═══ Excerto para leitura

Cuca Roseta: nem tudo o que luz é fado
Cuca Roseta tinha na ideia um disco mais tradicional mas acabou por testar vários caminhos paralelos. Luz, resultado dessa experiência, chega sexta-feira às lojas, com fados e outras canções que lhe sorriram ao ouvido.
Estreando-se com um disco que trazia na capa apenas o seu nome, Cuca Roseta (2011), foram títulos sintéticos que deram a conhecer os seus trabalhos posteriores: Raiz (2013) e Riû (2015). O quarto, que agora chega às lojas, mantém essa escolha: chama-se apenas Luz e parte de um conceito fadista e espiritual, como explica Cuca Roseta ao Ípsilon: “Eu queria fazer um disco com esta palavra, que tem a ver com o fado e também com alguma coisa mais espiritual, mais interior. Uma luz que se encontra, que se ilumina e que vem através do fado. E este conceito surgiu antes das músicas.” E ela, na busca dos temas, acentuou-o. “A todos os compositores com quem fui falando, disse-lhe isso. Alguns que usaram esse conceito, outros não.”

══════
═══ Dados fornecidos

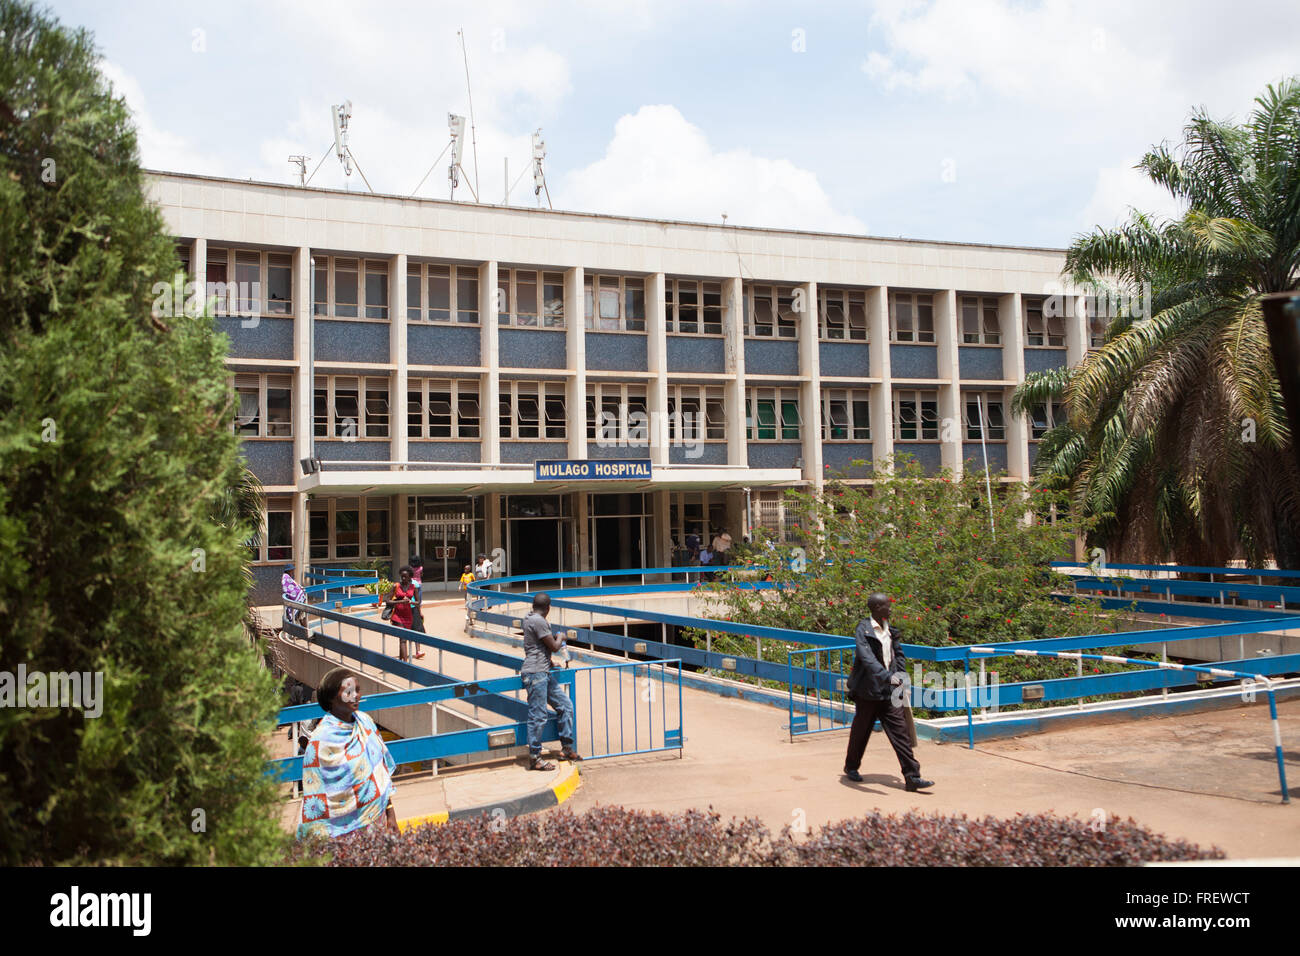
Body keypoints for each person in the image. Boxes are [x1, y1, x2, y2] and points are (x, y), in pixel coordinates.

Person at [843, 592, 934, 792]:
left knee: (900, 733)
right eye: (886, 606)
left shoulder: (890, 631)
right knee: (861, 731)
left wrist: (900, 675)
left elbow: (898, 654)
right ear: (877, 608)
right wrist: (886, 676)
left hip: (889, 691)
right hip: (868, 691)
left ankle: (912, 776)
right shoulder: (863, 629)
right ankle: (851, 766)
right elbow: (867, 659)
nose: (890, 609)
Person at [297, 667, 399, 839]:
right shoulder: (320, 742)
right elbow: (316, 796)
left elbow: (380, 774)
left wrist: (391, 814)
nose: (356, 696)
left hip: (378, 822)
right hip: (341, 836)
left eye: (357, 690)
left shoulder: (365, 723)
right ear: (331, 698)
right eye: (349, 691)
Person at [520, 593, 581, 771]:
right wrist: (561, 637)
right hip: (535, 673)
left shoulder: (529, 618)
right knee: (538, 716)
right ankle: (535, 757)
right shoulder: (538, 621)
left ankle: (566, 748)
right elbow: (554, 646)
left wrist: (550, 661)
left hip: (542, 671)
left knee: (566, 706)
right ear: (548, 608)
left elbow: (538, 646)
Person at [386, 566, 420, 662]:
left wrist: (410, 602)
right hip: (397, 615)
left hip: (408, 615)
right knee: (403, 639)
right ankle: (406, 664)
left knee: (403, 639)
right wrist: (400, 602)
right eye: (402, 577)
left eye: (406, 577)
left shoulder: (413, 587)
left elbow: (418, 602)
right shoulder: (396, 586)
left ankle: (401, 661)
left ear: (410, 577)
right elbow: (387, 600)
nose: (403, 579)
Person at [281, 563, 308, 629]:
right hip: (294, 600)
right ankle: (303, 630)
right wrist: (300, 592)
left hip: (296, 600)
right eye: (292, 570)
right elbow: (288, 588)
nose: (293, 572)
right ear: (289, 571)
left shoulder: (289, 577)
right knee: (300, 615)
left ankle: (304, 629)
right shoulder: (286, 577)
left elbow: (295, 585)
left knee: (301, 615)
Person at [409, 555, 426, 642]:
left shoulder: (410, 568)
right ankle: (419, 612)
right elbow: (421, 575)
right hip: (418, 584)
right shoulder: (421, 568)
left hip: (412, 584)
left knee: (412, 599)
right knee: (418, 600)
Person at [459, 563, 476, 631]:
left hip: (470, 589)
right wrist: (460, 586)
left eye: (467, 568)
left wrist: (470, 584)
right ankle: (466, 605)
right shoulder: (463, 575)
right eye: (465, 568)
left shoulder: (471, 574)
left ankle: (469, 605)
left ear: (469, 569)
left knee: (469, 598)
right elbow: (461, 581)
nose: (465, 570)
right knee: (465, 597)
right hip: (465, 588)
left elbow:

══════

## A sua tarefa
Devolva o texto sobre o disco Luz na íntegra, sem qualquer alteração. A listagem provém de uma fonte diferente da do texto sobre o disco Luz.

## Resultado da tarefa
Cuca Roseta: nem tudo o que luz é fado
Cuca Roseta tinha na ideia um disco mais tradicional mas acabou por testar vários caminhos paralelos. Luz, resultado dessa experiência, chega sexta-feira às lojas, com fados e outras canções que lhe sorriram ao ouvido.
Estreando-se com um disco que trazia na capa apenas o seu nome, Cuca Roseta (2011), foram títulos sintéticos que deram a conhecer os seus trabalhos posteriores: Raiz (2013) e Riû (2015). O quarto, que agora chega às lojas, mantém essa escolha: chama-se apenas Luz e parte de um conceito fadista e espiritual, como explica Cuca Roseta ao Ípsilon: “Eu queria fazer um disco com esta palavra, que tem a ver com o fado e também com alguma coisa mais espiritual, mais interior. Uma luz que se encontra, que se ilumina e que vem através do fado. E este conceito surgiu antes das músicas.” E ela, na busca dos temas, acentuou-o. “A todos os compositores com quem fui falando, disse-lhe isso. Alguns que usaram esse conceito, outros não.”